Windows Apps and Hadoop - Interoperability Options

Windows offers the largest and richest set of enterprise-wide end-user business tools.These tools can be used for analysis, visualization and for slicing and dicing the underlying data. As more and more enterprises embrace big data and Hadoop, the need for interoperability between the two is also growing. As you may note that Hadoop is from the Linux stable. And it should not come as a surprise to anyone that it can be daunting to  inter-operate the two together. This post presents some basics of your interoperability options.

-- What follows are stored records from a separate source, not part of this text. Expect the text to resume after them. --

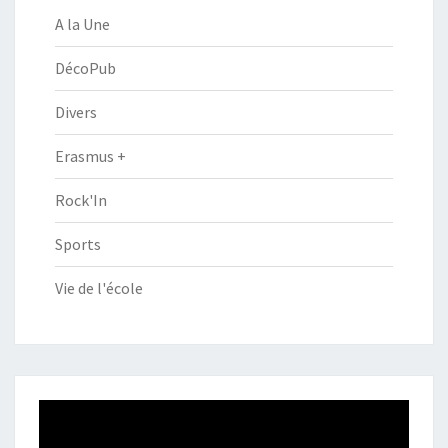
A la Une
DécoPub
Divers
Erasmus +
Rock'In
Sports
Vie de l'école
Lecteur
vidéo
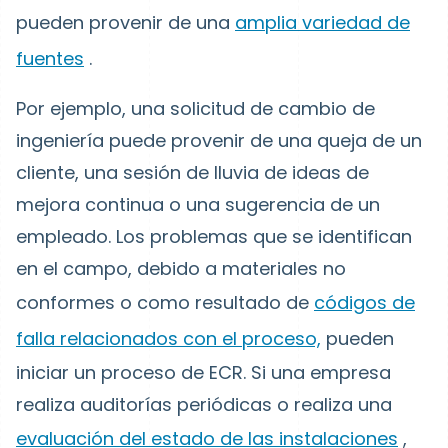
pueden provenir de una
amplia variedad de
fuentes
.
Por ejemplo, una solicitud de cambio de
ingeniería puede provenir de una queja de un
cliente, una sesión de lluvia de ideas de
mejora continua o una sugerencia de un
empleado. Los problemas que se identifican
en el campo, debido a materiales no
conformes o como resultado de
códigos de
falla relacionados con el proceso,
pueden
iniciar un proceso de ECR. Si una empresa
realiza auditorías periódicas o realiza una
evaluación del estado de las instalaciones
,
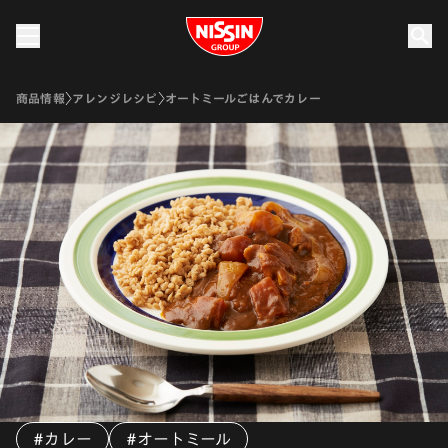
Nissin Group
商品情報
アレンジレシピ
オートミールごはんでカレー
#カレー
#オートミール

The diagram below depicts the relationship between various elements of the technology stacks for Windows, Hadoop and deployment cloud architectures.
Windows Hadoop Interop

Quick takeaways

  • If you have only Windows/.NET skilled developers and administrators, then you should go with HDInsight product using Windows Azure cloud.
  •  If you have Linux admins but Windows/.NET developers then you have the option of either having a private Linux cloud or use a service like Rackspace to host your Hadoop cluster. 
  • There is no one-size-fits-all approach here. You will need to look around your company and decide.
Assumption here is that all of your business analysts and data science folks are familiar with Windows tools.

Source: Microsoft.com

Interoperability Options

APIs and Drivers

  • Microsoft .NET SDK for Hadoop. This kit provides .NET API access to aspects of HDInsight including HDFS, HCatalag, Oozie and Ambari, and also some Powershell scripts for cluster management. There are also libraries for MapReduce and LINQ to Hive. The latter is really interesting as it builds on the established technology for .NET developers to access most data sources to deliver the capabilities of Hadoop.
  • Microsoft Hive ODBC Driver. This driver enables the connection from Hive to Excel.
  • Microsoft .NET Map Reduce API For Hadoop Recently Microsoft released the .NET API to connect with Map/Reduce functionality of Hadoop Streaming.

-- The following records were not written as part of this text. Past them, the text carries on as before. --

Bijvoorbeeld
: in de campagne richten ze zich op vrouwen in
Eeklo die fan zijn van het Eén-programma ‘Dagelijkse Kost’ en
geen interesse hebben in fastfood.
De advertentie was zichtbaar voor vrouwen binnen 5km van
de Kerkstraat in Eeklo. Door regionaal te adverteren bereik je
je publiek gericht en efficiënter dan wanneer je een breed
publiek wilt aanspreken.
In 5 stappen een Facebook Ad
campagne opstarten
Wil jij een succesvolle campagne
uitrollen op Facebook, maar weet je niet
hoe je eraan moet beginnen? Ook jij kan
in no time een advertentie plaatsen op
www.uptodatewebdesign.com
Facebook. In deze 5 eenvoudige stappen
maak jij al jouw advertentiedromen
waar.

Data Explorer Plugin for Excel

This is the easiest way to slice, dice and visualize data sitting in a Hadoop cluster. Please see my earlier post on Data Explorer Plugin.

Support for Third Party Tools

Many businesses are finding that they need to use third party software that may not support Hadoop ecosystem natively. This is where you want to use tools such as Talend, Pentaho and others. With these tools you can either import data to databases that are supported by your favorite tool or comma separated value files (CSVs) can always be relied upon.